-- SUPPLIED DATA follows --
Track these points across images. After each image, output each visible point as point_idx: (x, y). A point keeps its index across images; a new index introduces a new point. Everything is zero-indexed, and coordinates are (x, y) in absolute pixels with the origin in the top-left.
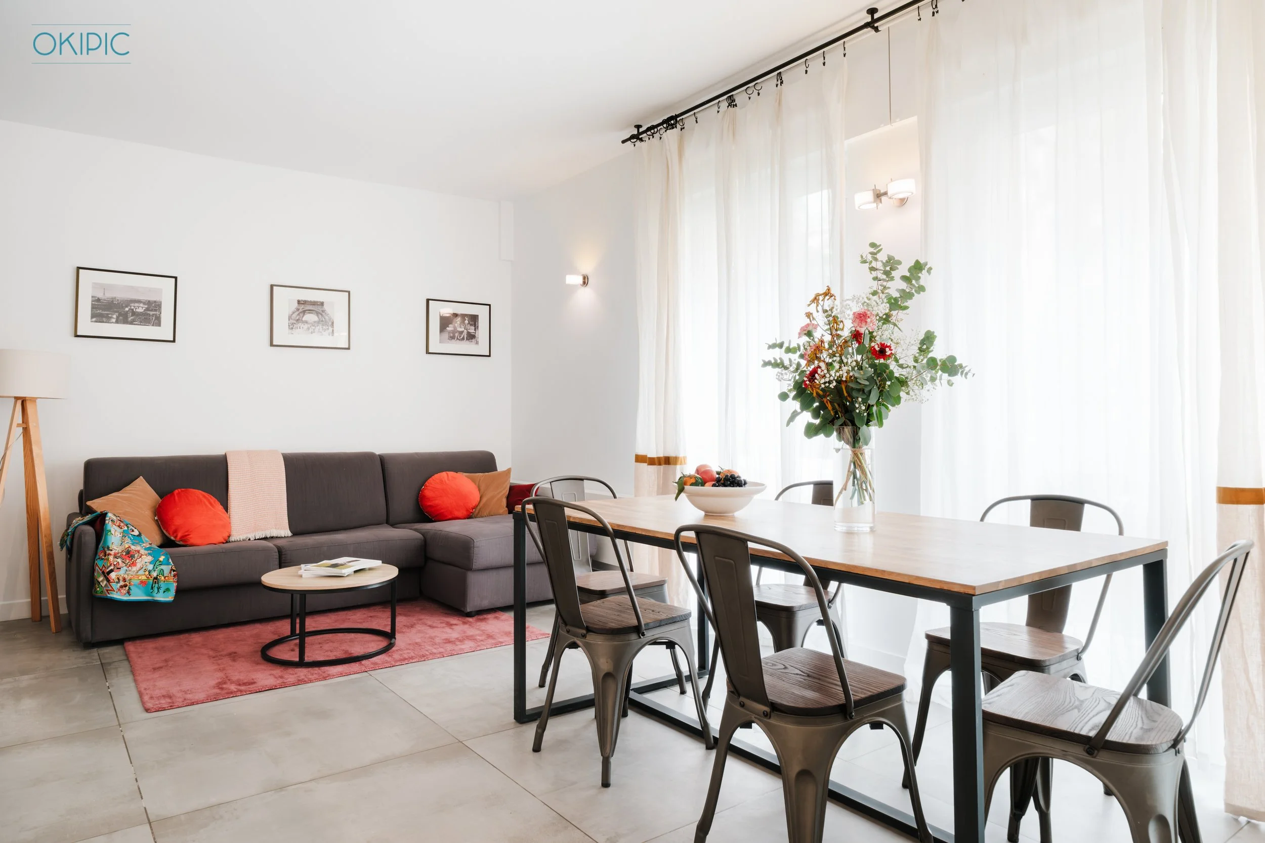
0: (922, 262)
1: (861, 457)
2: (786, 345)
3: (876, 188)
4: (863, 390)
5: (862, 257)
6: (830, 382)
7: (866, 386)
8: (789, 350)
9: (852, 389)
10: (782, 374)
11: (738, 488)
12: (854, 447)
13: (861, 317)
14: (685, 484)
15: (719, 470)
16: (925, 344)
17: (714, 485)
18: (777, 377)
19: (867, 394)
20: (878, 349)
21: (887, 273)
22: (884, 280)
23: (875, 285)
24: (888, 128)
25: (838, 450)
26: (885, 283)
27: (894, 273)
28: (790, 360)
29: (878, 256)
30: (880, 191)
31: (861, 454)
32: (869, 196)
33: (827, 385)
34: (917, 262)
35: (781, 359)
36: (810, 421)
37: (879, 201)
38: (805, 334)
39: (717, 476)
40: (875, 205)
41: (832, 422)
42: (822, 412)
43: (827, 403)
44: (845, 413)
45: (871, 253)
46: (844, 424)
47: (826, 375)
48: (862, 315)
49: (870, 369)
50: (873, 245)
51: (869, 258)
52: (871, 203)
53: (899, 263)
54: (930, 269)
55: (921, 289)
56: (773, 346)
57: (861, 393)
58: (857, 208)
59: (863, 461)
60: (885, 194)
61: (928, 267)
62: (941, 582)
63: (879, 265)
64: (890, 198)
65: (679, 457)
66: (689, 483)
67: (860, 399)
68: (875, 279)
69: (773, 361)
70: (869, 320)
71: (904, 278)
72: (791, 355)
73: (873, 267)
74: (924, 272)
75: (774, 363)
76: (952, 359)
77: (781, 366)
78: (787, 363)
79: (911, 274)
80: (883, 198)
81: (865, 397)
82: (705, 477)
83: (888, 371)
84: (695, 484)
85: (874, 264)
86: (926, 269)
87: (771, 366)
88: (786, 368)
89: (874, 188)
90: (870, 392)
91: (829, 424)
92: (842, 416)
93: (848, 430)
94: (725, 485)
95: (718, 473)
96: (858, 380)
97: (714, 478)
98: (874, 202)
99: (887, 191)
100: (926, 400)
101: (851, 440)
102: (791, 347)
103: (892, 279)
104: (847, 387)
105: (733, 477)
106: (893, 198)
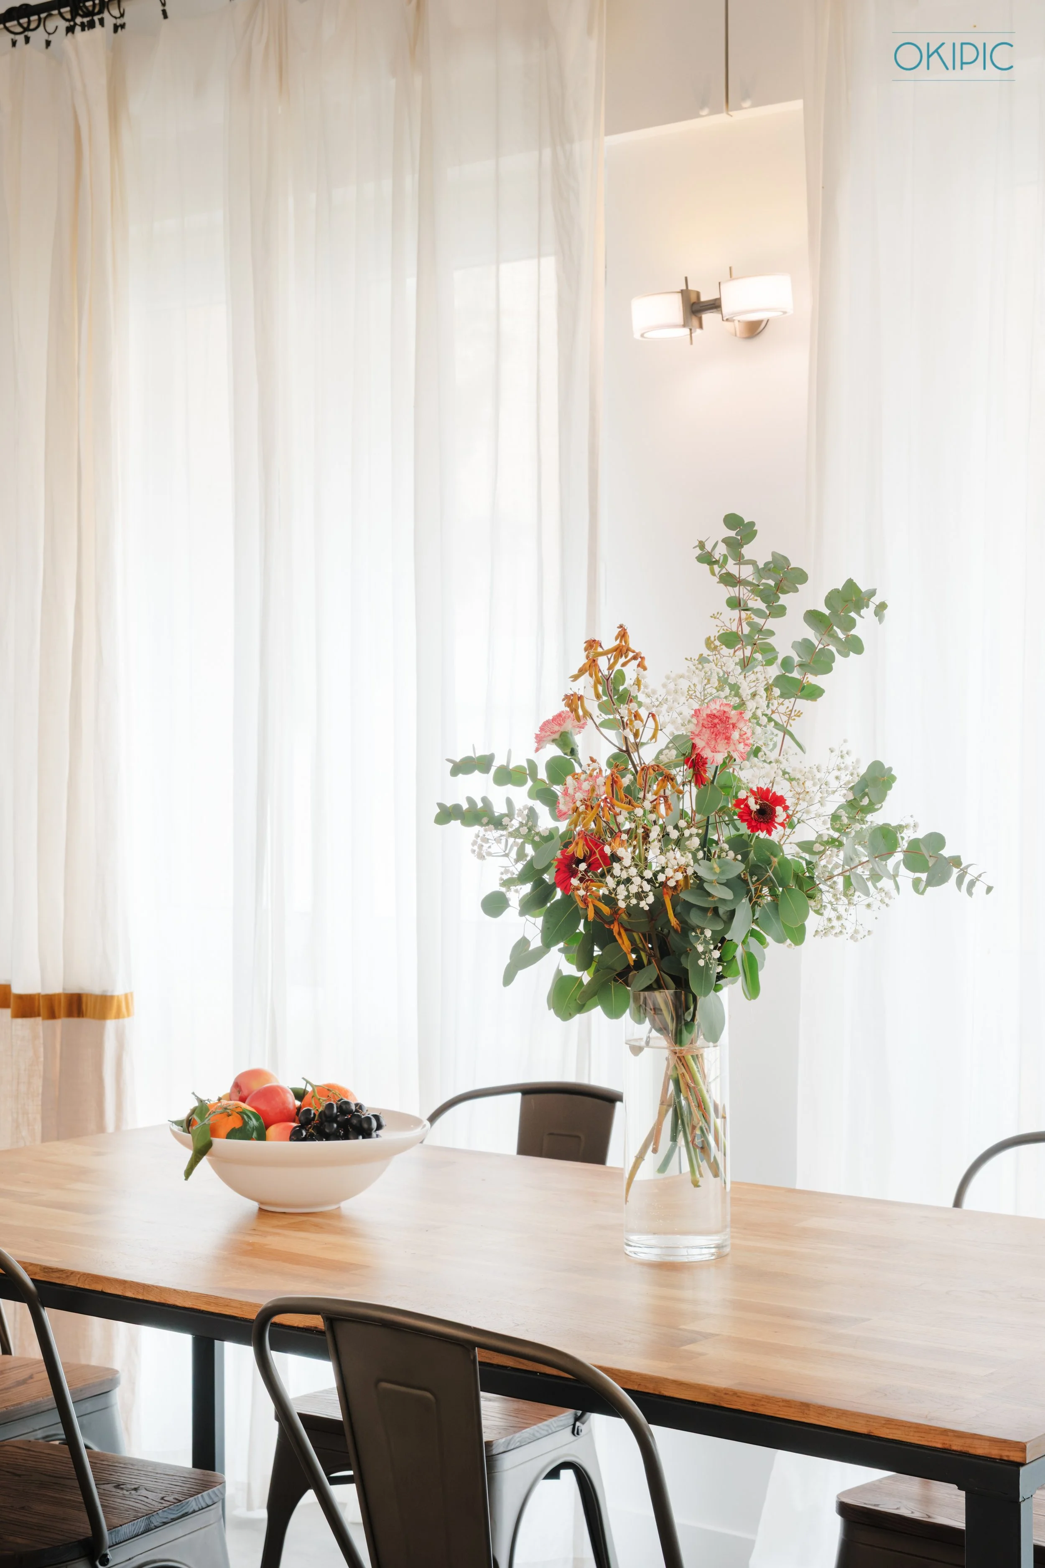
0: (863, 588)
1: (695, 1067)
2: (497, 763)
3: (690, 288)
4: (715, 910)
5: (702, 545)
6: (640, 896)
7: (723, 901)
8: (506, 776)
9: (689, 906)
10: (486, 840)
11: (360, 1142)
12: (678, 1038)
13: (715, 725)
14: (213, 1131)
15: (301, 1085)
16: (867, 794)
17: (295, 1136)
18: (476, 848)
19: (725, 917)
20: (754, 807)
21: (769, 596)
22: (758, 612)
23: (731, 619)
24: (721, 119)
25: (636, 1050)
26: (760, 621)
27: (784, 599)
28: (509, 802)
29: (747, 551)
30: (698, 294)
31: (696, 1058)
32: (674, 308)
33: (634, 901)
34: (850, 584)
35: (484, 800)
36: (565, 973)
37: (695, 322)
38: (554, 741)
39: (298, 1103)
40: (686, 331)
41: (623, 975)
42: (597, 951)
43: (619, 934)
44: (662, 957)
45: (727, 541)
46: (658, 985)
47: (633, 880)
48: (716, 721)
49: (731, 854)
50: (732, 521)
51: (722, 550)
52: (676, 326)
53: (801, 576)
54: (882, 606)
55: (855, 646)
56: (462, 767)
57: (709, 914)
58: (637, 336)
59: (698, 1076)
60: (715, 305)
61: (876, 600)
62: (945, 1432)
63: (746, 572)
64: (727, 320)
65: (112, 997)
66: (224, 1130)
67: (708, 933)
68: (735, 603)
69: (465, 806)
70: (735, 735)
71: (813, 617)
72: (510, 790)
73: (729, 574)
74: (868, 612)
75: (468, 810)
76: (937, 840)
77: (485, 820)
78: (499, 809)
79: (834, 612)
80: (708, 317)
81: (719, 927)
82: (263, 1107)
83: (775, 860)
84: (240, 1133)
85: (732, 567)
86: (872, 607)
87: (459, 821)
88: (497, 823)
89: (684, 288)
90: (732, 914)
91: (615, 980)
92: (649, 963)
93: (663, 998)
94: (322, 1135)
95: (300, 1095)
96: (706, 885)
97: (289, 1111)
98: (684, 326)
99: (719, 299)
100: (866, 933)
101: (672, 1026)
102: (512, 766)
103: (780, 611)
104: (675, 902)
105: (344, 1107)
106: (733, 321)
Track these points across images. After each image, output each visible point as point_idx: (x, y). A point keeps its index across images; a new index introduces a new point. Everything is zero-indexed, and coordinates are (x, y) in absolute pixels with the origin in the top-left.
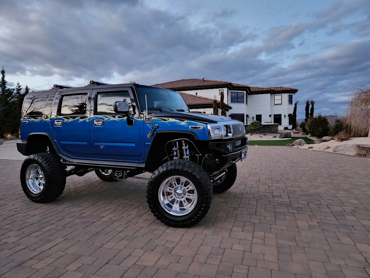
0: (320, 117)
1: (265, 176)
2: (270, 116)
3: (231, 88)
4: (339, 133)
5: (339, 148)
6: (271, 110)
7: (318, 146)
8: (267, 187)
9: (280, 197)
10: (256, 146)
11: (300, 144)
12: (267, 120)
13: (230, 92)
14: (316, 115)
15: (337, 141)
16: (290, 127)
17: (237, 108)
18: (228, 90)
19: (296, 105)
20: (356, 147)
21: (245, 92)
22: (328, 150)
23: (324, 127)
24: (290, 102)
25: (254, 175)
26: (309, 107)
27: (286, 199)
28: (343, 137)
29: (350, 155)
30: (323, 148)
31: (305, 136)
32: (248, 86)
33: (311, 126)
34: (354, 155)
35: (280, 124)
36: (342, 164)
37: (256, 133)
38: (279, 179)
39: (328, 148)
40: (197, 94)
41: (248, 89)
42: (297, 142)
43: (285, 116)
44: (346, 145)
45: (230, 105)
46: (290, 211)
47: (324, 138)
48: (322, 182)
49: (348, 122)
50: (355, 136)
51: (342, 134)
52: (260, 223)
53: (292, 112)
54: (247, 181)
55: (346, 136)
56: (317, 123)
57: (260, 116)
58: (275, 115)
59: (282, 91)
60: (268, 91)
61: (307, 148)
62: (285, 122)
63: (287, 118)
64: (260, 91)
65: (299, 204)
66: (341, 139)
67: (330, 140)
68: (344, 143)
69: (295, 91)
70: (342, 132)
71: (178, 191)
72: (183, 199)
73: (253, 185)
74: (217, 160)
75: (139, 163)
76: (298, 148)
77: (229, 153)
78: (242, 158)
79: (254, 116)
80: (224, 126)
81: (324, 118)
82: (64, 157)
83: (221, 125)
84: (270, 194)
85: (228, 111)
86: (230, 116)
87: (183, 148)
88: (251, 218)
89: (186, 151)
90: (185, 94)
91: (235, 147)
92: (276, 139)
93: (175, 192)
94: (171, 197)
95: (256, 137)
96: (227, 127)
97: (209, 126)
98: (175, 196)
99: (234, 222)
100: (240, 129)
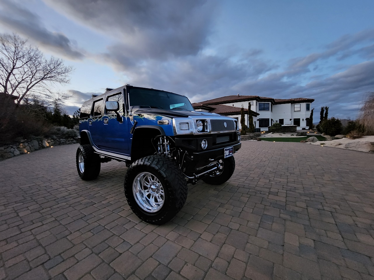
0: (333, 119)
1: (270, 169)
2: (291, 120)
3: (259, 100)
4: (352, 132)
5: (351, 145)
6: (292, 115)
7: (330, 143)
8: (268, 181)
9: (276, 194)
10: (274, 142)
11: (313, 141)
12: (287, 123)
13: (258, 103)
14: (329, 117)
15: (349, 138)
16: (307, 128)
17: (264, 115)
18: (256, 102)
19: (312, 111)
20: (370, 144)
21: (270, 103)
22: (340, 147)
23: (337, 127)
24: (307, 109)
25: (260, 168)
26: (324, 112)
27: (282, 199)
28: (355, 136)
29: (364, 152)
30: (335, 144)
31: (320, 134)
32: (273, 98)
33: (325, 126)
34: (368, 152)
35: (299, 125)
36: (353, 161)
37: (277, 132)
38: (283, 173)
39: (340, 144)
40: (233, 105)
41: (272, 101)
42: (310, 139)
43: (303, 119)
44: (358, 143)
45: (258, 112)
46: (282, 215)
47: (336, 136)
48: (329, 179)
49: (361, 123)
50: (368, 135)
51: (354, 133)
52: (238, 230)
53: (309, 117)
54: (251, 173)
55: (359, 135)
56: (330, 124)
57: (283, 120)
58: (294, 119)
59: (301, 101)
60: (289, 101)
61: (319, 144)
62: (303, 124)
63: (305, 121)
64: (283, 102)
65: (297, 206)
66: (353, 136)
67: (342, 138)
68: (357, 140)
69: (312, 101)
70: (354, 131)
71: (153, 187)
72: (157, 195)
73: (255, 178)
74: (192, 157)
75: (128, 156)
76: (311, 143)
77: (202, 150)
78: (225, 155)
79: (277, 120)
80: (197, 121)
81: (338, 120)
82: (95, 148)
83: (191, 120)
84: (267, 190)
85: (256, 116)
86: (258, 120)
87: (164, 143)
88: (232, 220)
89: (167, 146)
90: (225, 106)
91: (214, 143)
92: (293, 137)
93: (150, 187)
94: (147, 192)
95: (276, 135)
96: (203, 121)
97: (174, 120)
98: (151, 191)
99: (209, 225)
100: (225, 124)
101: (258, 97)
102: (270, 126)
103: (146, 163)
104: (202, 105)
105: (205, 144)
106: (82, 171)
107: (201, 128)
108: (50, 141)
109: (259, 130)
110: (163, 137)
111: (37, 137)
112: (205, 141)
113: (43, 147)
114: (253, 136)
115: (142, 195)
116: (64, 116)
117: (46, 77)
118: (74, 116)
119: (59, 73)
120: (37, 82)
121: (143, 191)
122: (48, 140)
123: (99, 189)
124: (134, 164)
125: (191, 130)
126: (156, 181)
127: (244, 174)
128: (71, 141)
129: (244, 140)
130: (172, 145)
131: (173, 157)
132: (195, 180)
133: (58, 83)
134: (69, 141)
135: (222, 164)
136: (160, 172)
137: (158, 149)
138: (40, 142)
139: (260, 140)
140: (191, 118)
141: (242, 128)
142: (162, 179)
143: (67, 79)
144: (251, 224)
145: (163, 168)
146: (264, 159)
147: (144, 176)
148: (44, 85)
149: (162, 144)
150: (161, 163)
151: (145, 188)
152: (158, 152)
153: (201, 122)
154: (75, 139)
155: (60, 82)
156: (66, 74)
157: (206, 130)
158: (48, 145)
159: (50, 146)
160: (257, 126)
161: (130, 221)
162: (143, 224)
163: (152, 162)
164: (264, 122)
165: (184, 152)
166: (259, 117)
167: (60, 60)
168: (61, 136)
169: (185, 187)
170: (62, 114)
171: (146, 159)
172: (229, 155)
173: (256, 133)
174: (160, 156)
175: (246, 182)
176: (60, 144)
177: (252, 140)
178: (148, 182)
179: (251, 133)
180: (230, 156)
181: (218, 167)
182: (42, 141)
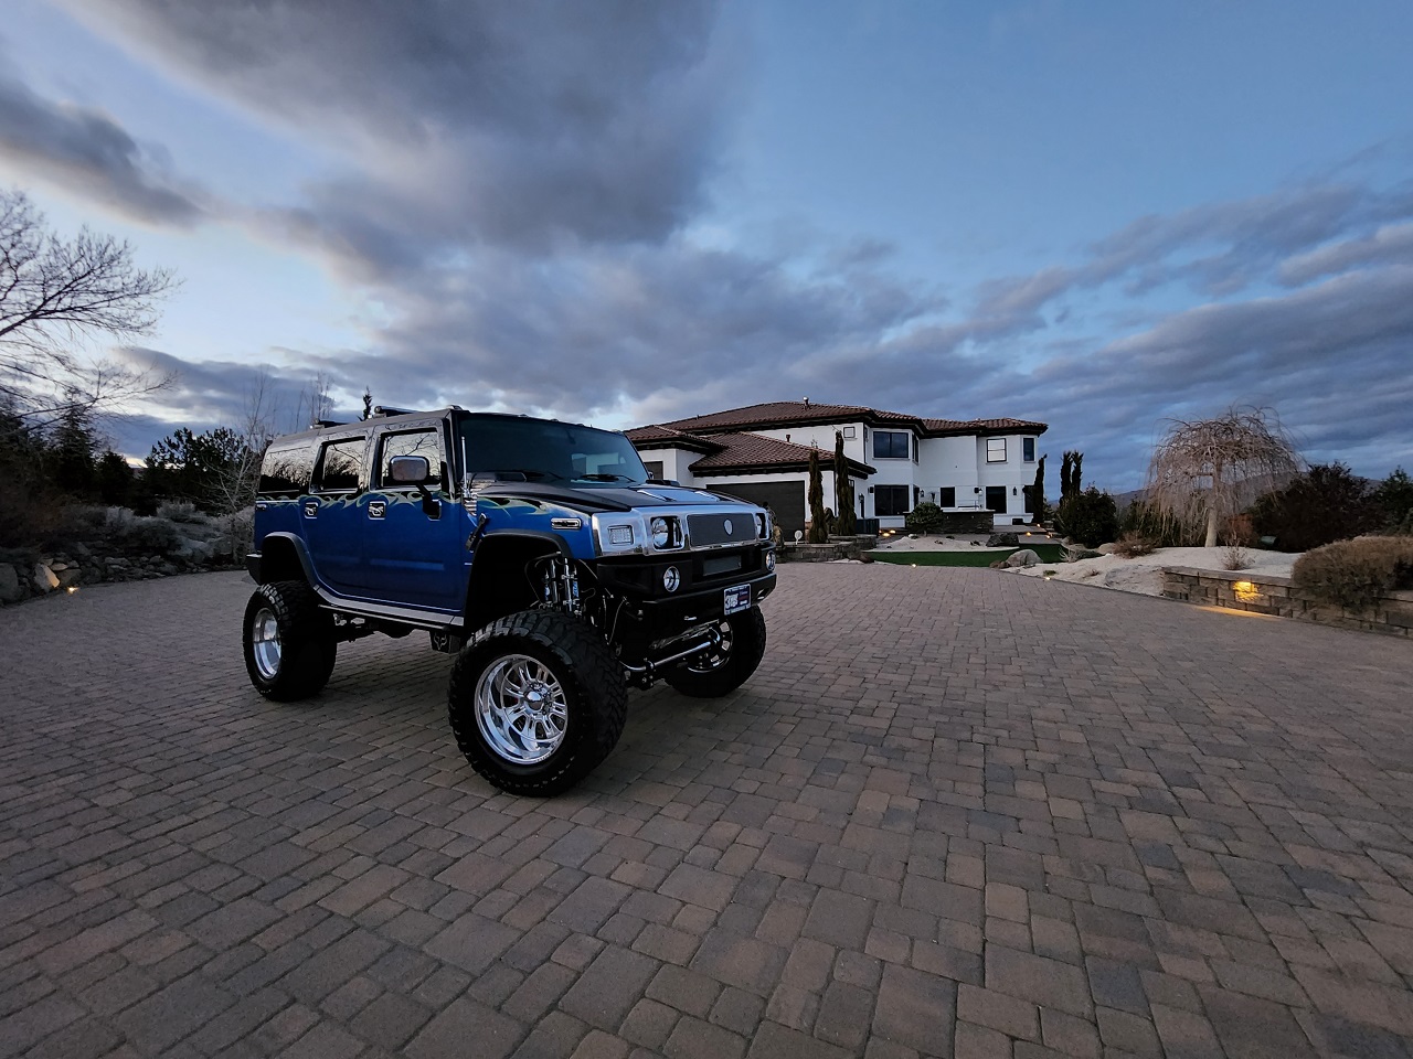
-- SUPPLIED DATA concluded --
**WHAT YOU WILL DO**
Output exactly one stretch of the listing: from the line containing "31: (861, 454)" through the line containing "48: (862, 315)", both end lines included.

**REPLY**
31: (861, 454)
32: (869, 196)
33: (827, 385)
34: (917, 262)
35: (781, 359)
36: (810, 421)
37: (879, 201)
38: (805, 334)
39: (717, 476)
40: (875, 205)
41: (832, 422)
42: (822, 412)
43: (827, 403)
44: (845, 413)
45: (871, 253)
46: (844, 424)
47: (826, 375)
48: (862, 315)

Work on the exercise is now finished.